**Work order 1**
Answer these questions using the Hurricane Ike statement.
(a) How many of the Company's Texas facilities temporarily shut down production?
(b) What titles does Stephen D. Newlin hold?
(c) Which month did Newlin call difficult?
**Work order 2**
Carry on the Hurricane Ike statement from the point where it stops.

**Text provided**
+++++

In addition, the Company temporarily shut down production at two of its facilities in Texas as a direct result of Hurricane Ike. While the Company expects its affected plants to be operational by the end of this week, the full impact that the hurricane has had on customers and suppliers is not yet clear. The Company expects it will experience customer order delays and is already aware of logistic disruptions related to the supply of raw materials.

“First and foremost, we’re relieved to report that our employees and their families were unharmed,” said Stephen D. Newlin, chairman, president and chief executive officer. “We exercised the appropriate safety precautions by closing our plants in advance of the hurricane, and we are now working to restore power and repair what appears to be only minor facility damage. We are concerned about potential delays in customer orders and raw material supply directly related to the storm.”

Commenting on the trends noted above, Mr. Newlin added, “August was a difficult month and early indications are that these industry conditions may continue. Furthermore, while the end result of the unprecedented financial industry crisis and ongoing tight credit policy in the U.S. has not fully played itself out, it is reasonable to expect that it will provide further headwind to near-term economic growth.” Newlin further stated, “During our second quarter 2008 earnings conference call we noted our concern about a possible slowdown in Europe however at that time we did not yet have visibility relative to the magnitude of any such decline which is now becoming apparent.”

+++++

**Listed records**
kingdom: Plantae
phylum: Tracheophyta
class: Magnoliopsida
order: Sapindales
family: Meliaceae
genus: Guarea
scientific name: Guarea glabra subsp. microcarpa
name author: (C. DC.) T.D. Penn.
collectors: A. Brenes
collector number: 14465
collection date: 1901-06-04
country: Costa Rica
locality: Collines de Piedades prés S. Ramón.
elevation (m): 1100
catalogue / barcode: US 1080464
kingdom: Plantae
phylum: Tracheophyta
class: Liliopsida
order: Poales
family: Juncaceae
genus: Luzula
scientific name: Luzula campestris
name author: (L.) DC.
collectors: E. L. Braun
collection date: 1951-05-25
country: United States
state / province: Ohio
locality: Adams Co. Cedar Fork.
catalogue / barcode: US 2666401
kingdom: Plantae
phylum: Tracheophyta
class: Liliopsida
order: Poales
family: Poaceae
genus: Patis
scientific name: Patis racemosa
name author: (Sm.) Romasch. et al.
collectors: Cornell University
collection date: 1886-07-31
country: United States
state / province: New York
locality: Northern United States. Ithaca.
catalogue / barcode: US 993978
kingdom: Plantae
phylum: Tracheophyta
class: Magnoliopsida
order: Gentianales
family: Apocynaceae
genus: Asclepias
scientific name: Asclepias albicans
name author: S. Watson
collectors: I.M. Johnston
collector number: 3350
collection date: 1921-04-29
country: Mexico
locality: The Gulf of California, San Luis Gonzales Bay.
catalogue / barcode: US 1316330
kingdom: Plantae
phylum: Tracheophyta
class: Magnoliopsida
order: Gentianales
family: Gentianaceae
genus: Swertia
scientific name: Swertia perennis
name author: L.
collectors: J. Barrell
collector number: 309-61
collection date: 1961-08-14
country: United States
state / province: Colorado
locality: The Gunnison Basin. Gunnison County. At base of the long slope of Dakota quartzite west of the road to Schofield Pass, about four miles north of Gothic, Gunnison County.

+++++

**Task response 1**
(a) Two.
(b) Chairman, president and chief executive officer.
(c) August.

**Task response 2**
Discussing North America conditions, Mr. Newlin continued, “We are disappointed that PolyOne has thus far been unable to capture meaningful selling price improvement in our Performance Products and Solutions segment, despite unprecedented increases in raw material and energy costs. While oil and natural gas prices have recently declined, we have not been a beneficiary of this trend, and we further believe that end users were shielded from much of the previous increases in raw material and energy costs by compounders like PolyOne, who have so far absorbed much of these elevated costs.”

The Company expects earnings from its SunBelt joint venture to benefit from favorable caustic soda price trends which are expected to more than offset weak end-market demand for chlorine derivatives. However, some of this benefit may be offset by potential delays in customer orders as a result of Hurricane Ike. Corporate costs are expected to be lower than previously forecasted as a result of reduced incentive accrual estimates.

Senior vice president and chief financial officer Robert M. Patterson said, “It’s unfortunate that our increasingly successful specialty business focus and growth initiatives are being temporarily overshadowed by weak end- market demand and unfavorable pricing dynamics. Clearly we made the right decision in July to close certain of our manufacturing facilities and reduce overall manufacturing capacity. We will be focusing our efforts on accelerating these previously announced actions to help offset the headwinds outlined above.”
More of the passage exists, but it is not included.